I am in my feels right now, and feeling a little ranty.
Childhood trauma is such a real thing. As kids, we often don’t even know what we are experiencing is trauma until we mature and start putting things together. Most of my trauma comes from my relationship, or lack thereof, with my biological father. Because of him, I grew up being told that girls are not as smart or as strong as boys. That a marriage is between a man and woman. That it is perfectly okay for teenage boys to have sexual relations, but not teenage girls. That I was too fat to dance. That talking while someone is on the phone is completely unacceptable. That speaking while someone is watching a sports game is also completely unacceptable.
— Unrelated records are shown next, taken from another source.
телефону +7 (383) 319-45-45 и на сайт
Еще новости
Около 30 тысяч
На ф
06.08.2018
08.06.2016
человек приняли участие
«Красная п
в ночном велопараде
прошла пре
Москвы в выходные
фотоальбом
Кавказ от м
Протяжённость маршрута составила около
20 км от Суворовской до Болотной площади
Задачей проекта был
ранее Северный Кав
That getting hit on the bare-ass with a leather belt, is a perfectly fair punishment for all “crimes” committed. That a relationship with a daughter is not as important as a relationship with a son. That, as a girl, I essentially had nothing to give the world and nothing to be proud of myself for.
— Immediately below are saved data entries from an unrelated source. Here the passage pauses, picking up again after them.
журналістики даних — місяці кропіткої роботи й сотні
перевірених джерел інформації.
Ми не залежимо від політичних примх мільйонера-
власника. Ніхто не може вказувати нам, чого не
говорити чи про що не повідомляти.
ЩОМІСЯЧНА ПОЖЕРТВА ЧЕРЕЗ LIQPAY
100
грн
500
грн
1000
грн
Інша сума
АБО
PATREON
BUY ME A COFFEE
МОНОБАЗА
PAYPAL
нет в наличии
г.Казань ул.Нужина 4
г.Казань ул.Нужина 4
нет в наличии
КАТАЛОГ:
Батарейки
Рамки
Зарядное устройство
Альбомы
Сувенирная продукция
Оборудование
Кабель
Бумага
I didn’t know it until I started to heal my trauma, that all of this had lead me down a road of constantly looking for ways to make someone, anyone, proud of me. Fishing for compliments or doing things I wasn’t even comfortable with just to make someone like me. Portraying myself in a way that made people desire me, because I felt so undesirable. Not really knowing who I was outside of this person I had essentially created. Did I even like who I was? Did I know what I liked and disliked at any given time? I was a lost soul behind this happy go lucky creation I made.
I am 32 now; married with 3 kids, and I am still having to heal from the things from my past. Sometimes, I am still catching myself being upset when I don’t hear words of praise over my accomplishments. Wondering why it isn’t seen as something to be proud of. Comparing the response I get, to the response other people get for virtually the same things.
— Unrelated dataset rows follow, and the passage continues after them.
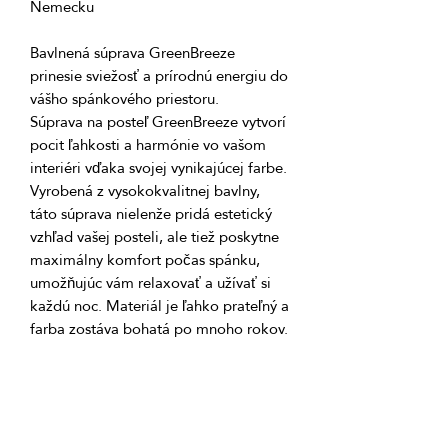
Bavlnená súprava GreenBreeze 
prinesie sviežosť a prírodnú energiu do 
Súprava na posteľ GreenBreeze vytvorí 
pocit ľahkosti a harmónie vo vašom 
interiéri vďaka svojej vynikajúcej farbe. 
Vyrobená z vysokokvalitnej bavlny, 
táto súprava nielenže pridá estetický 
vzhľad vašej posteli, ale tiež poskytne 
maximálny komfort počas spánku, 
umožňujúc vám relaxovať a užívať si 
každú noc. Materiál je ľahko prateľný a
When I catch myself, I stop and I say to myself…
WHY SHOULD IT MATTER IF SOMEONE ELSE IS PROUD OF ME?! The only person I should worry about being proud of me, IS ME!
I am so damn proud of who I am today. I am strong, brave, and kind. I have not gave in to my dark thoughts and cannot count how many times I have had to pull myself out of them alone. I have all these diagnoses and refuse to let it stop me from living my best life. I am working towards my goals every single day. Not only am I doing all of these things that people do not see for myself, but I am also raising 3 kids and maintaining a household. I say that is a lot to be proud of!
This is not only a reminder for me, but a reminder for anyone else that you do not need to make anyone proud. The only person you need to be proud of you, IS YOU!
Keep going. Do what sets your soul on fire. Choose joy. Be proud of your damn self.